Work to be completed: Please return the listing below line for line, with every word and figure unchanged, and leave the pictures out.

*** Opening Input material ***

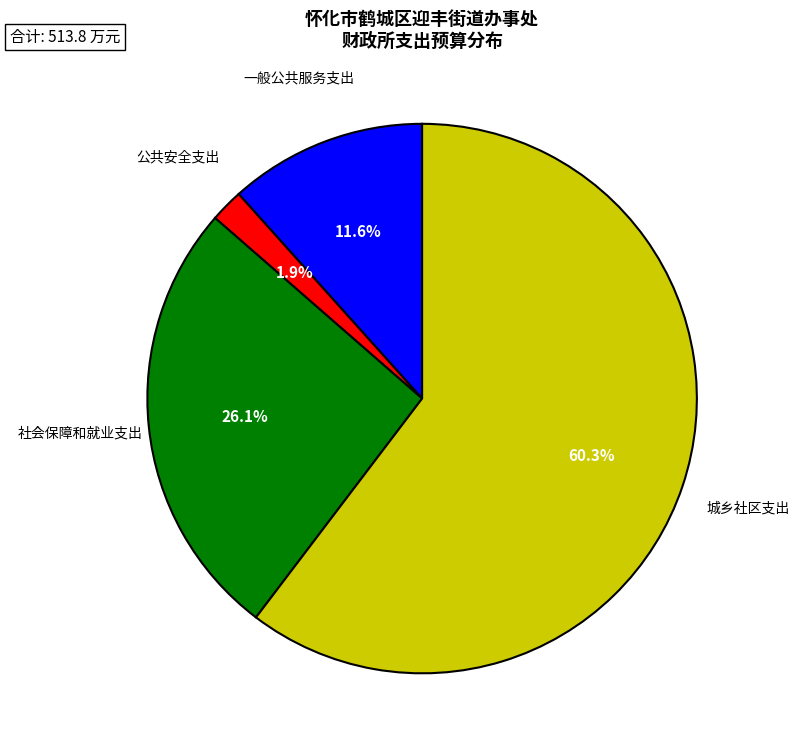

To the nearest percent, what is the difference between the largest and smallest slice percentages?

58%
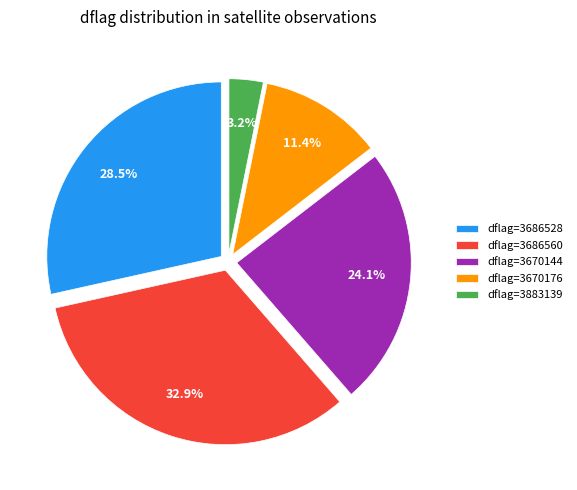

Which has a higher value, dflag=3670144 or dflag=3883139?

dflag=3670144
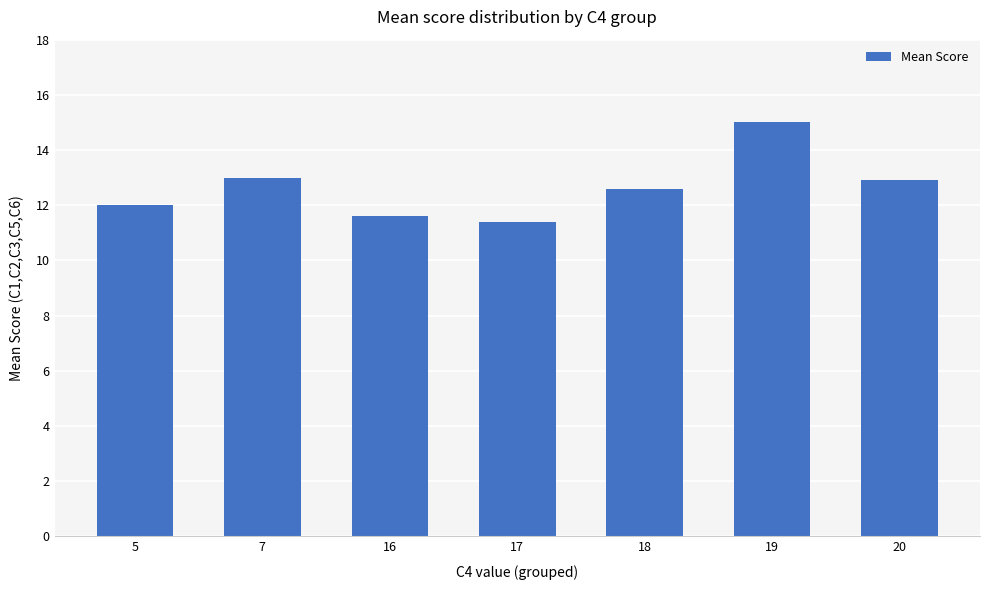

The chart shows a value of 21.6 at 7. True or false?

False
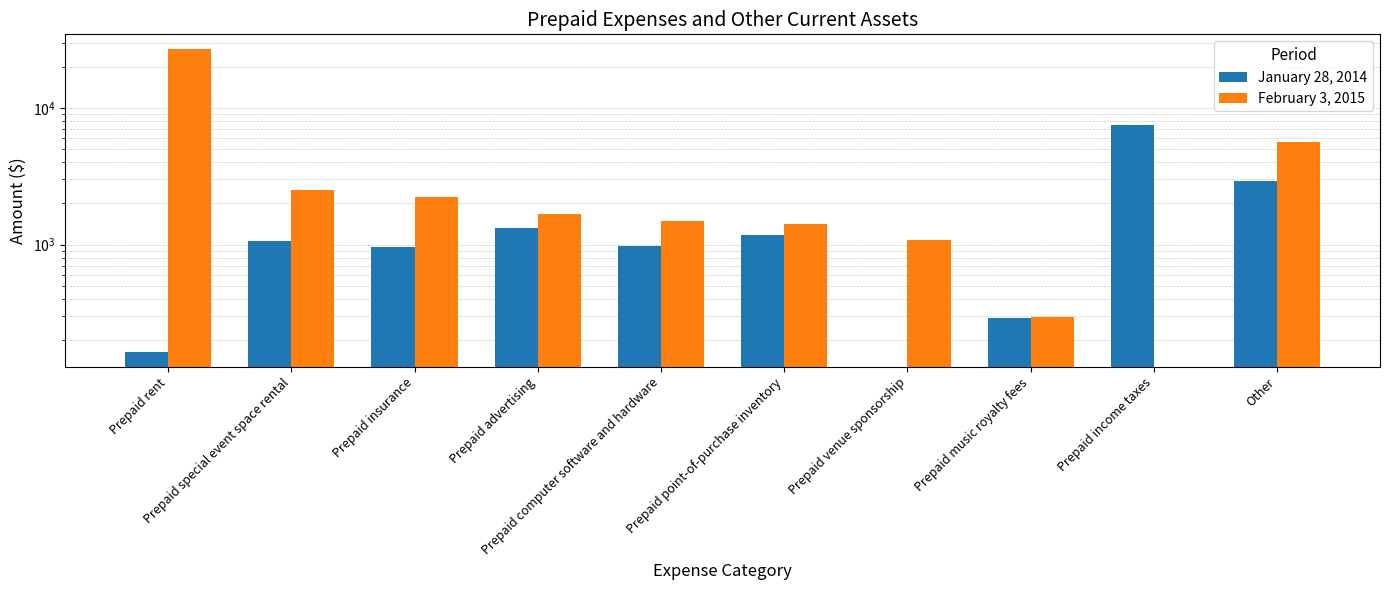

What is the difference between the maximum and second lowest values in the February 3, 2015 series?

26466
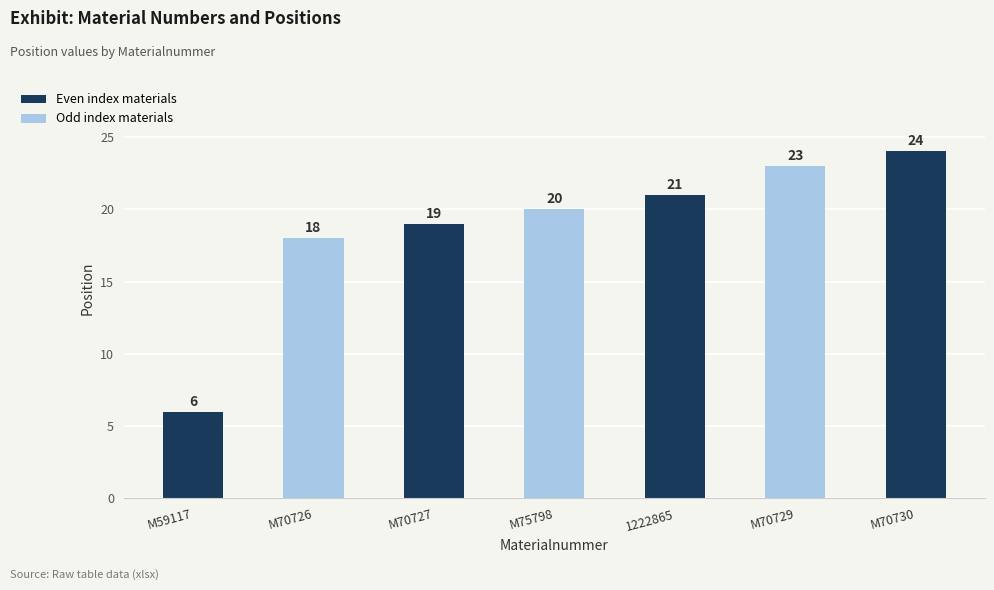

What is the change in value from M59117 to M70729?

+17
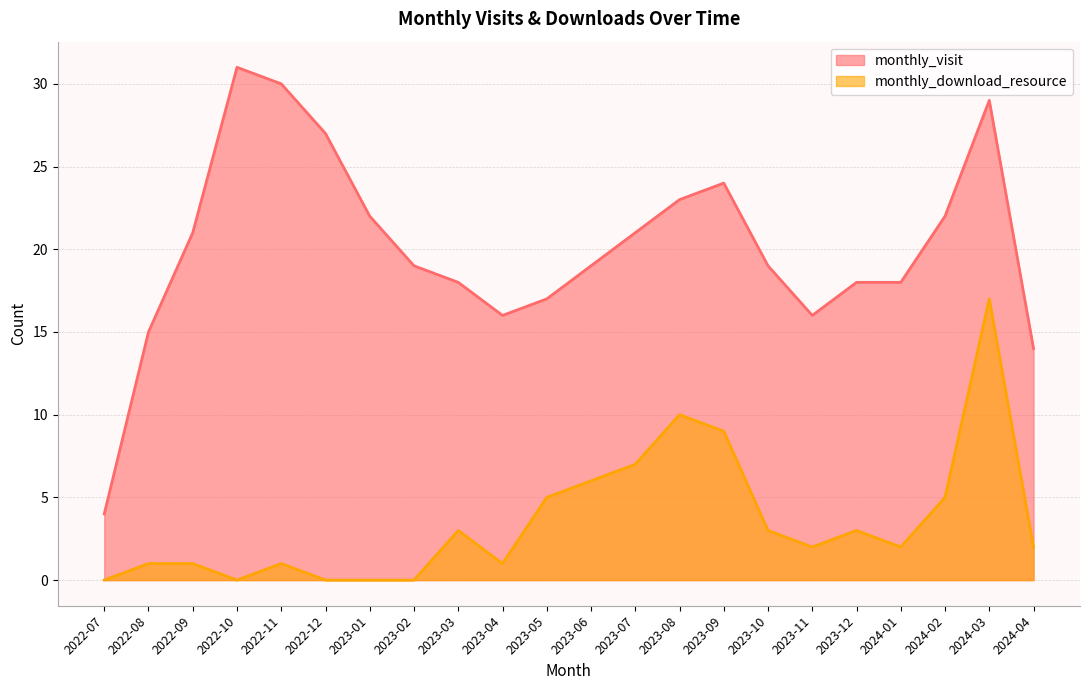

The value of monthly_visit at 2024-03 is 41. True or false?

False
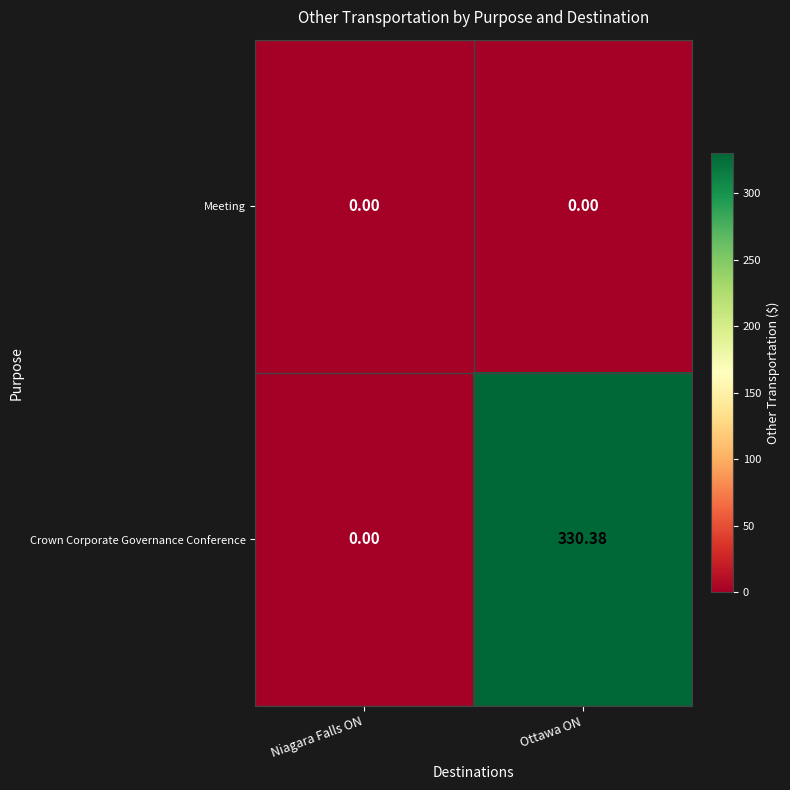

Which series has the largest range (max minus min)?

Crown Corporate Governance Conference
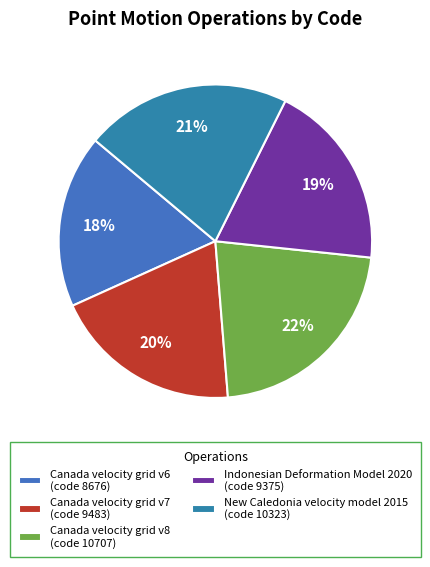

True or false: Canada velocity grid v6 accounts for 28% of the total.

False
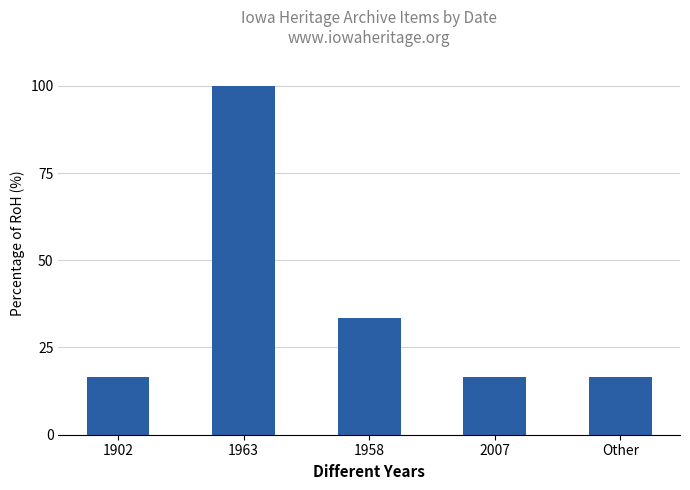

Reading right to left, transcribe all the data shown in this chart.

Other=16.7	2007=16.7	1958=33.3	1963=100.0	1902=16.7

*** Closing Input material ***

Written answer:
To the nearest percent, what is the difference between the largest and smallest slice percentages?

58%

Which has a higher value, dflag=3670144 or dflag=3883139?

dflag=3670144

The chart shows a value of 21.6 at 7. True or false?

False

What is the difference between the maximum and second lowest values in the February 3, 2015 series?

26466

What is the change in value from M59117 to M70729?

+17

The value of monthly_visit at 2024-03 is 41. True or false?

False

Which series has the largest range (max minus min)?

Crown Corporate Governance Conference

True or false: Canada velocity grid v6 accounts for 28% of the total.

False

Reading right to left, transcribe all the data shown in this chart.

Other=16.7	2007=16.7	1958=33.3	1963=100.0	1902=16.7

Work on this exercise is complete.